Bu hükümranlığı sebebi ise Hz. Süleyman’ın şu duasıdır : Sad 35.ayet meali: Süleyman, “Ey Rabbim! Beni bağışla. Bana, benden sonra kimseye lâyık olmayacak bir mülk (hükümranlık) bahşet! Şüphesiz sen çok bahşedicisin!” dedi.
Başka ayetlerde Sebe kraliçesinden bahsedilir. Sebe kraliçesi muhtemelen M.Ö 900 yıllarında yaşamış olan Antik Mısır kraliçelerinden biri olabilir. Çünkü Hz. Süleyman M.Ö. 900 yıllarında yaşamıştır. Neml 44 ayet meali: “Ona: Köşke gir! dendi. Melike onu görünce derin bir su sandı ve eteğini yukarı çekti. Süleyman: Bu, billûrdan yapılmış, şeffaf bir zemindir, dedi. Melike dedi ki: Rabbim! Ben gerçekten kendime yazık etmişim. Süleymanla beraber âlemlerin Rabbi olan Allah'a teslim oldum”

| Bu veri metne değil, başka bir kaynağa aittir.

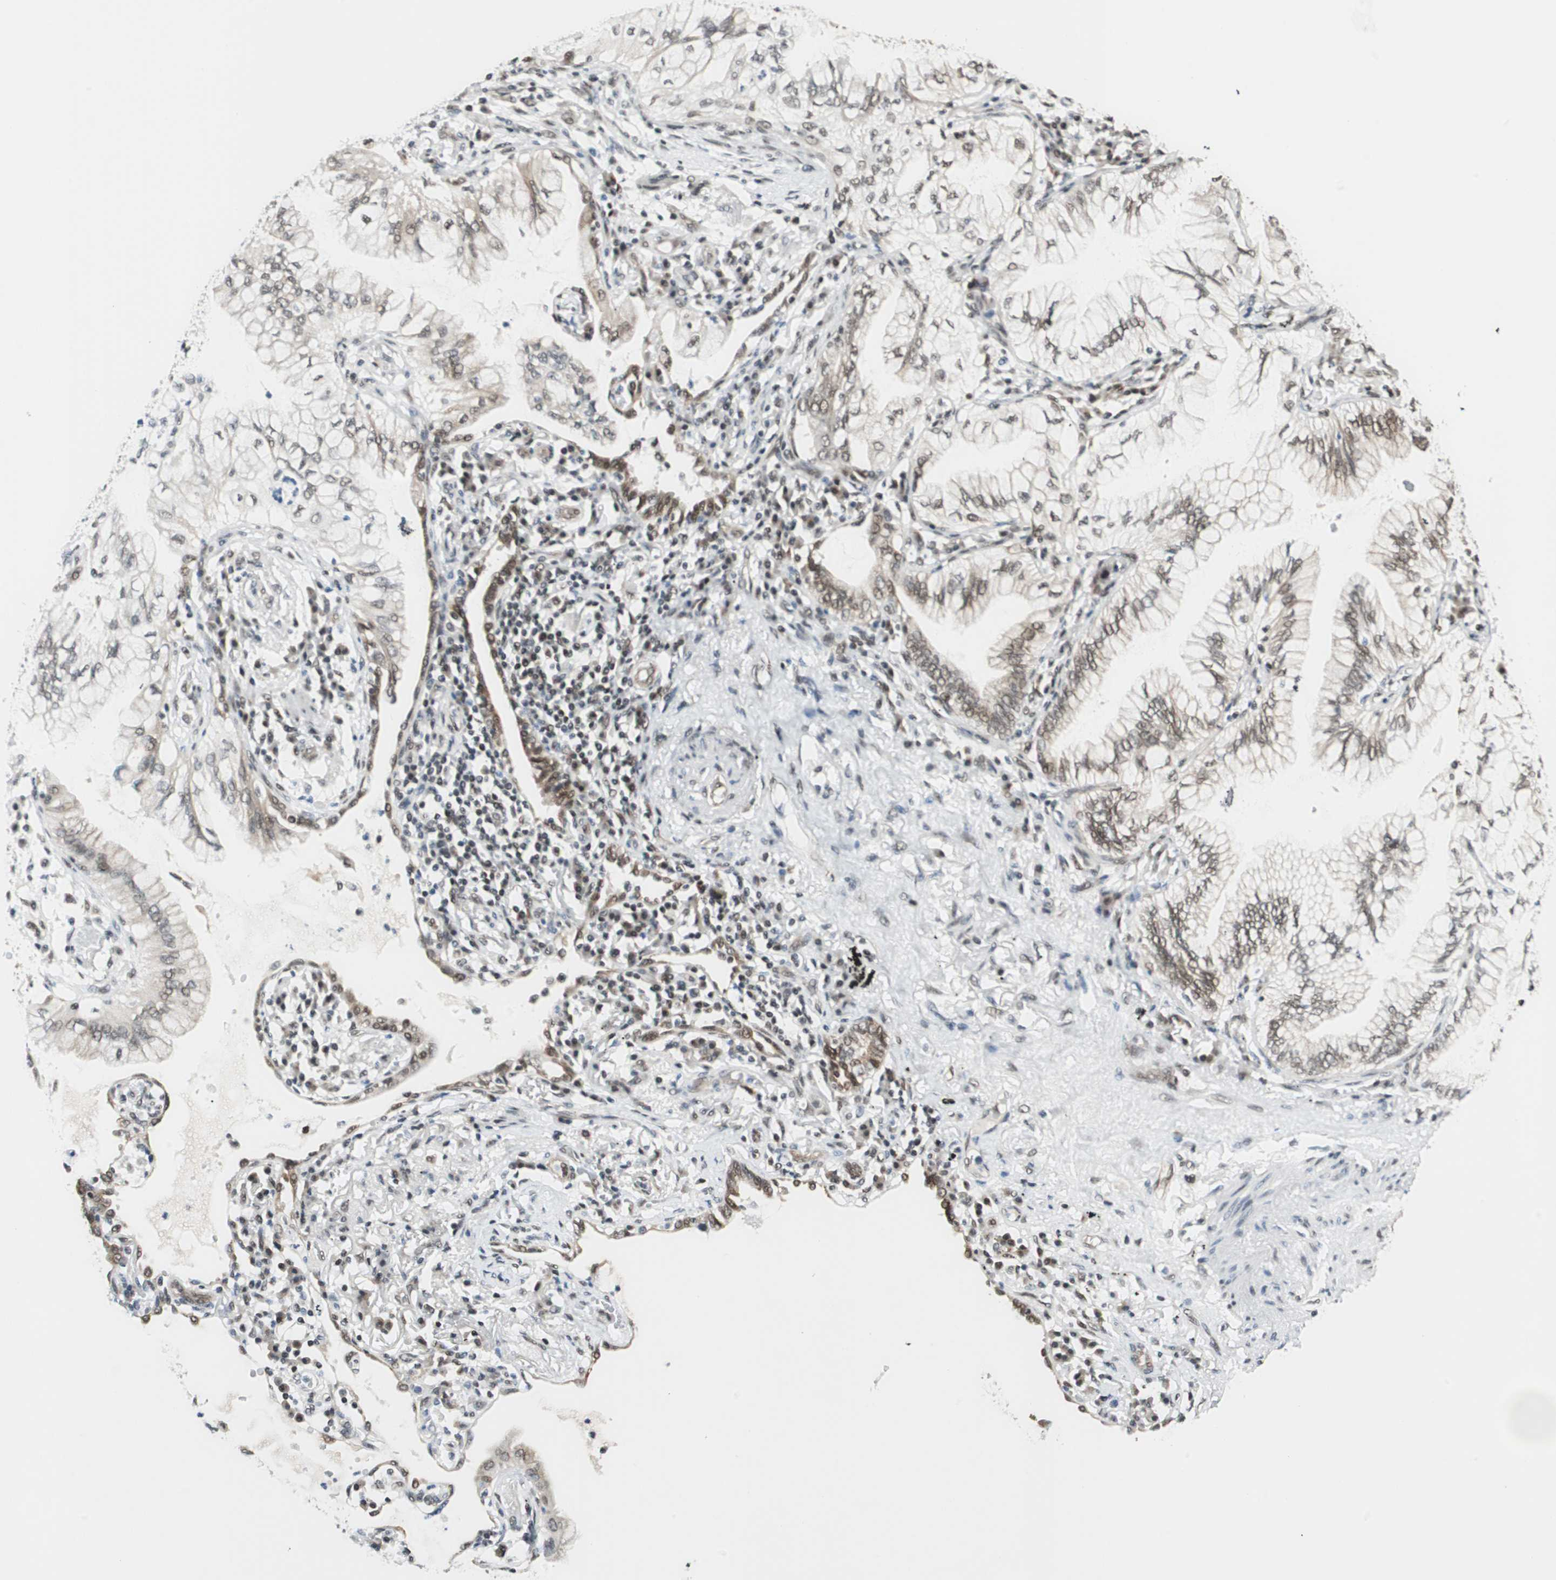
{"staining": {"intensity": "weak", "quantity": ">75%", "location": "cytoplasmic/membranous,nuclear"}, "tissue": "lung cancer", "cell_type": "Tumor cells", "image_type": "cancer", "snomed": [{"axis": "morphology", "description": "Adenocarcinoma, NOS"}, {"axis": "topography", "description": "Lung"}], "caption": "A brown stain shows weak cytoplasmic/membranous and nuclear expression of a protein in human lung cancer (adenocarcinoma) tumor cells.", "gene": "ZBTB17", "patient": {"sex": "female", "age": 70}}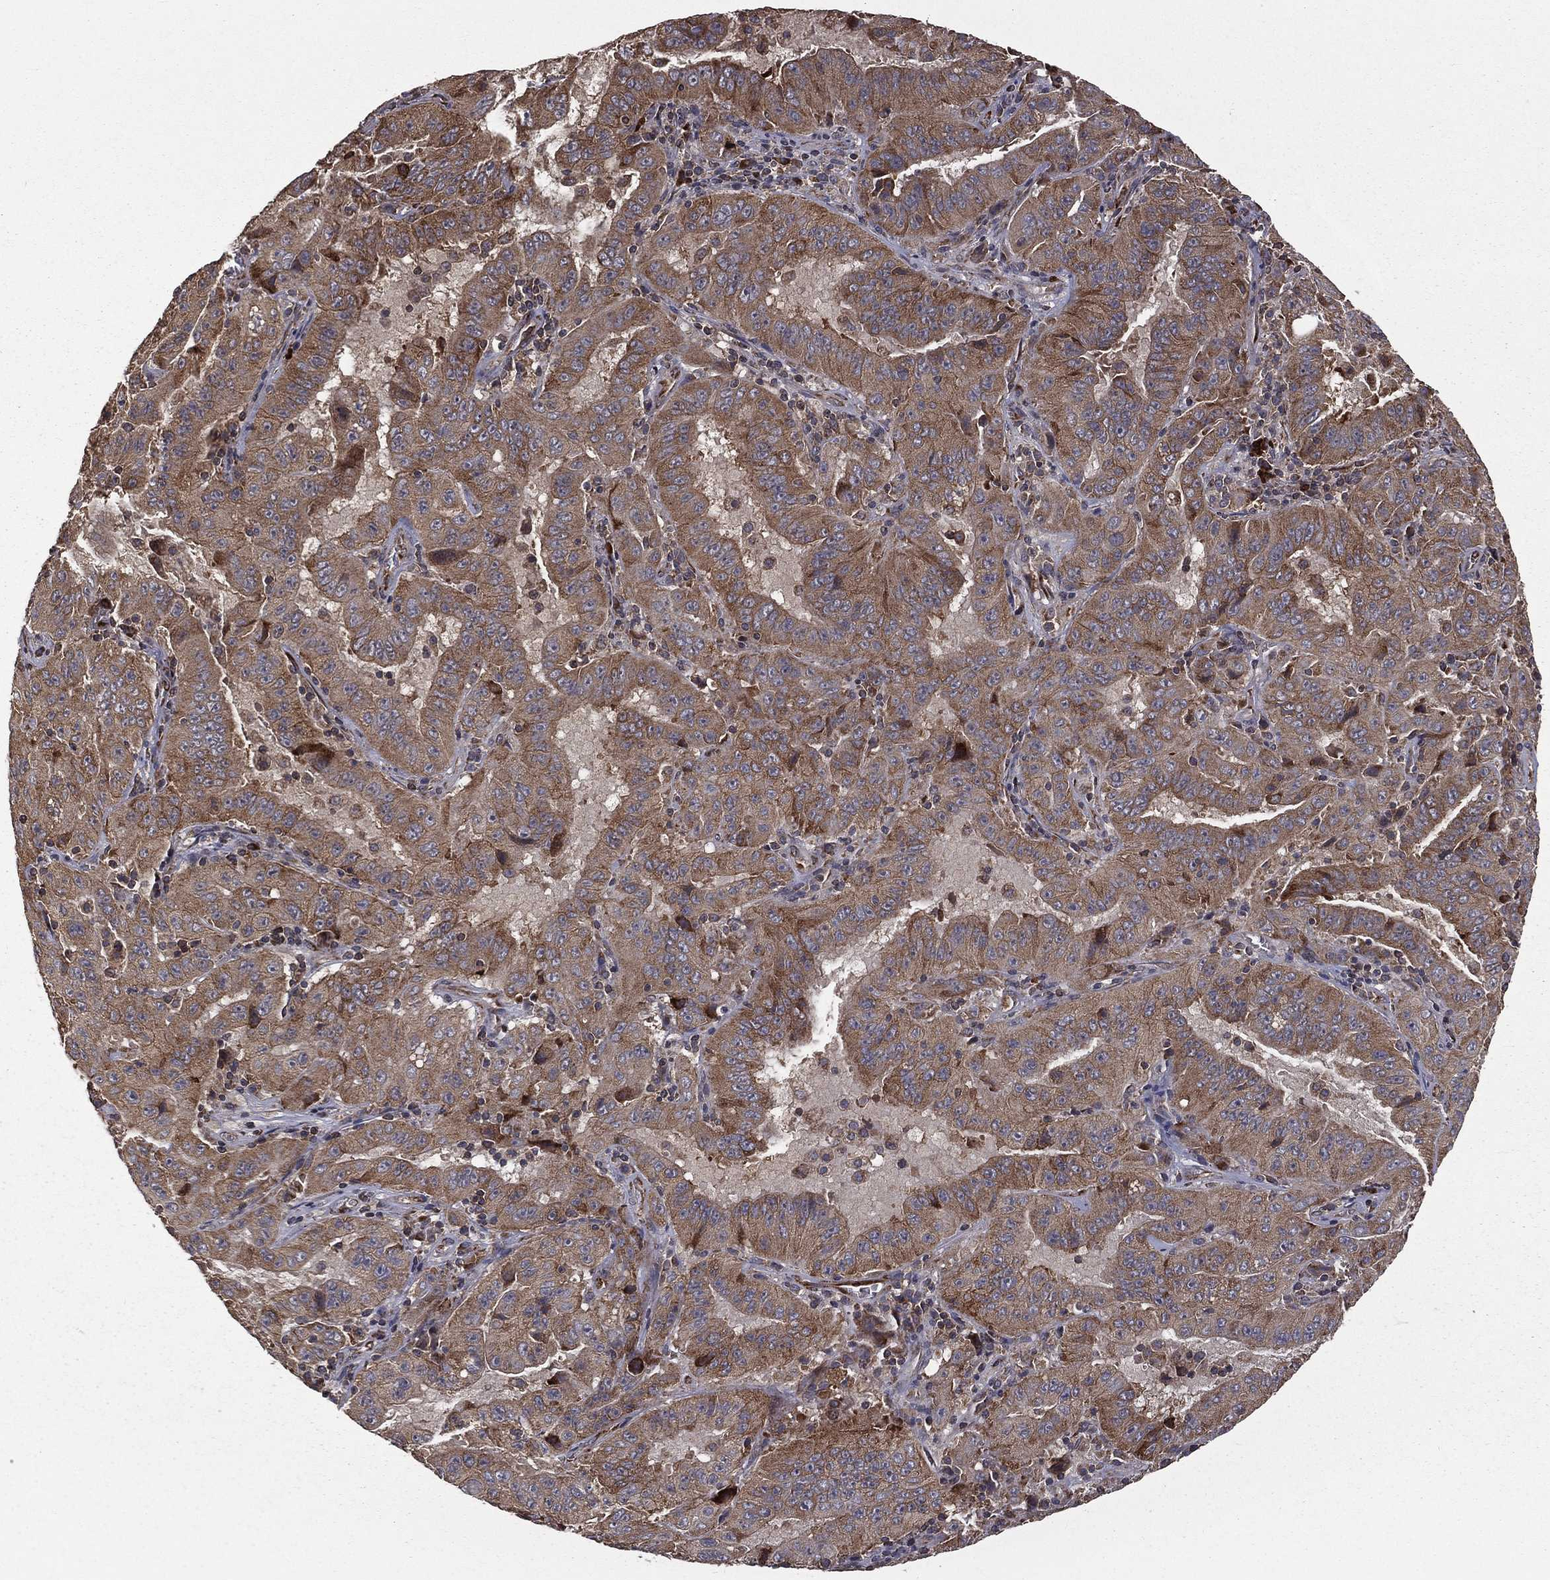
{"staining": {"intensity": "moderate", "quantity": ">75%", "location": "cytoplasmic/membranous"}, "tissue": "pancreatic cancer", "cell_type": "Tumor cells", "image_type": "cancer", "snomed": [{"axis": "morphology", "description": "Adenocarcinoma, NOS"}, {"axis": "topography", "description": "Pancreas"}], "caption": "About >75% of tumor cells in pancreatic cancer demonstrate moderate cytoplasmic/membranous protein positivity as visualized by brown immunohistochemical staining.", "gene": "OLFML1", "patient": {"sex": "male", "age": 63}}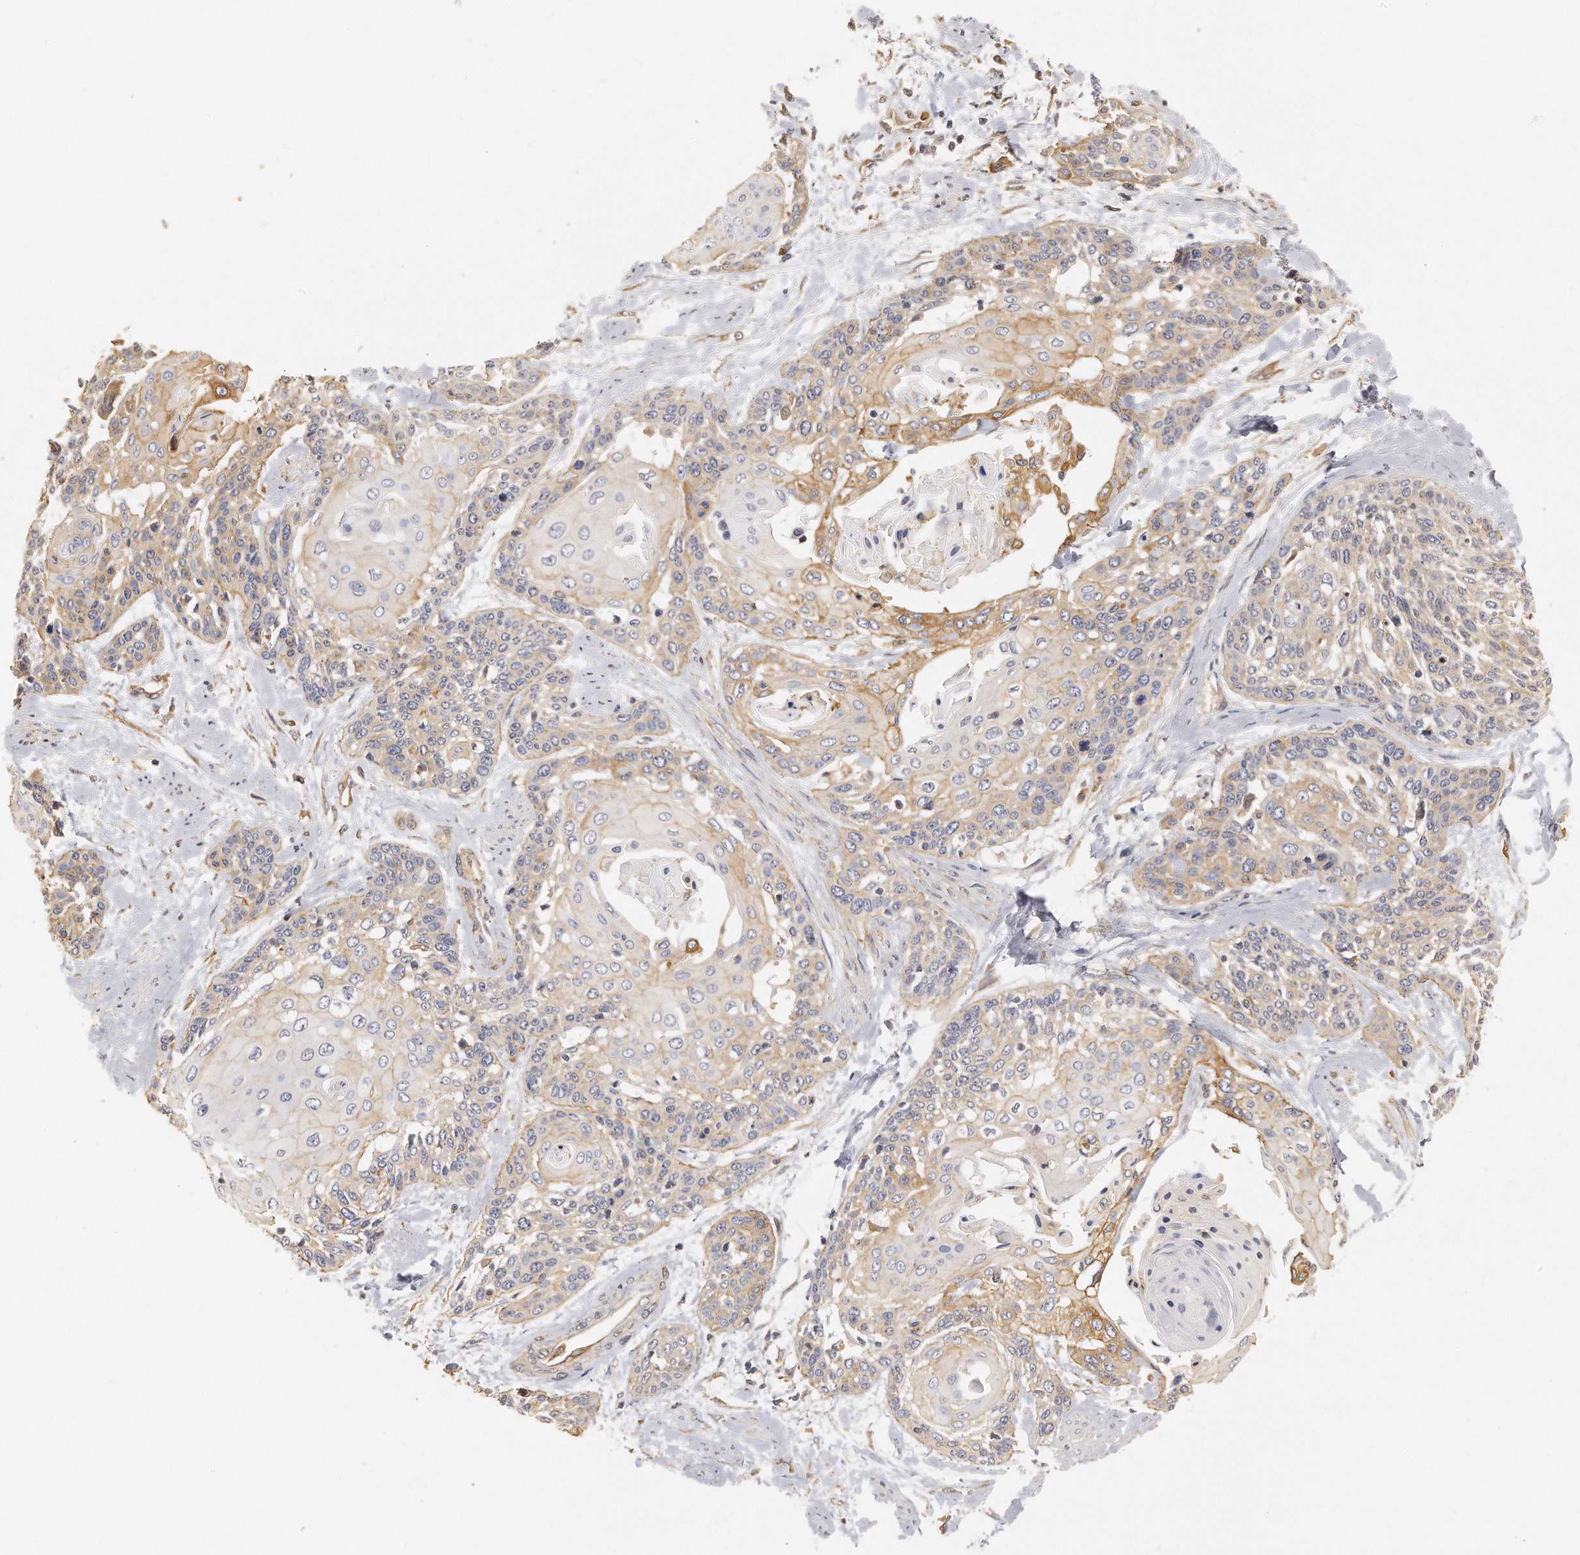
{"staining": {"intensity": "moderate", "quantity": "25%-75%", "location": "cytoplasmic/membranous"}, "tissue": "cervical cancer", "cell_type": "Tumor cells", "image_type": "cancer", "snomed": [{"axis": "morphology", "description": "Squamous cell carcinoma, NOS"}, {"axis": "topography", "description": "Cervix"}], "caption": "A high-resolution micrograph shows IHC staining of squamous cell carcinoma (cervical), which reveals moderate cytoplasmic/membranous expression in approximately 25%-75% of tumor cells.", "gene": "CHST7", "patient": {"sex": "female", "age": 57}}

Sebe melikesi Harut ve Marut efsanesinden haberdar olan birisi olmalıdır. Antik Mısırlılar Harut ve Marut’u Osiris ve İsis şeklinde kendilerine adapte etmişlerdir. Çünkü Harut ve Marut’a verilenlerin Hz. Süleymana da verildiğini görünce onun gerçek bir İlahın gerçek bir peygamberi olduğunu anlamıştır. Süleyma’nın da Enki veya İsis gibi sudan sarayı, hayvanlara ve cinlere hükmetmesi, Dalgıçları, Enki gibi rüzgara ve metallere hükmetmesi ve krallığı vardır.
Bütün büyücülük efsane ve yöntemleri Sümerlerin atası olan Harut ve Marut döneminden kalmadır. Birtakım sihir ve büyücülük bilgileri İnsan ve cin şeytanları tarafından günümüze kadar ulaştırılmış ve insanlar ve cinler bu bilgilerle halen sınanmaya devam edilmektedir.
Felak suresi meal:De ki: “Yarattığı şeylerin kötülüğünden, karanlığı çöktüğü zaman gecenin kötülüğünden, düğümlere üfleyenlerin kötülüğünden, haset ettiği zaman hasetçinin kötülüğünden, sabah aydınlığının Rabbine sığınırım.”
Nas suresi meal :De ki: “Cinlerden ve insanlardan; insanların kalplerine vesvese veren sinsi vesvesecinin kötülüğünden, insanların Rabbine, insanların Melik’ine, insanların İlâh’ına sığınırım.” Amin.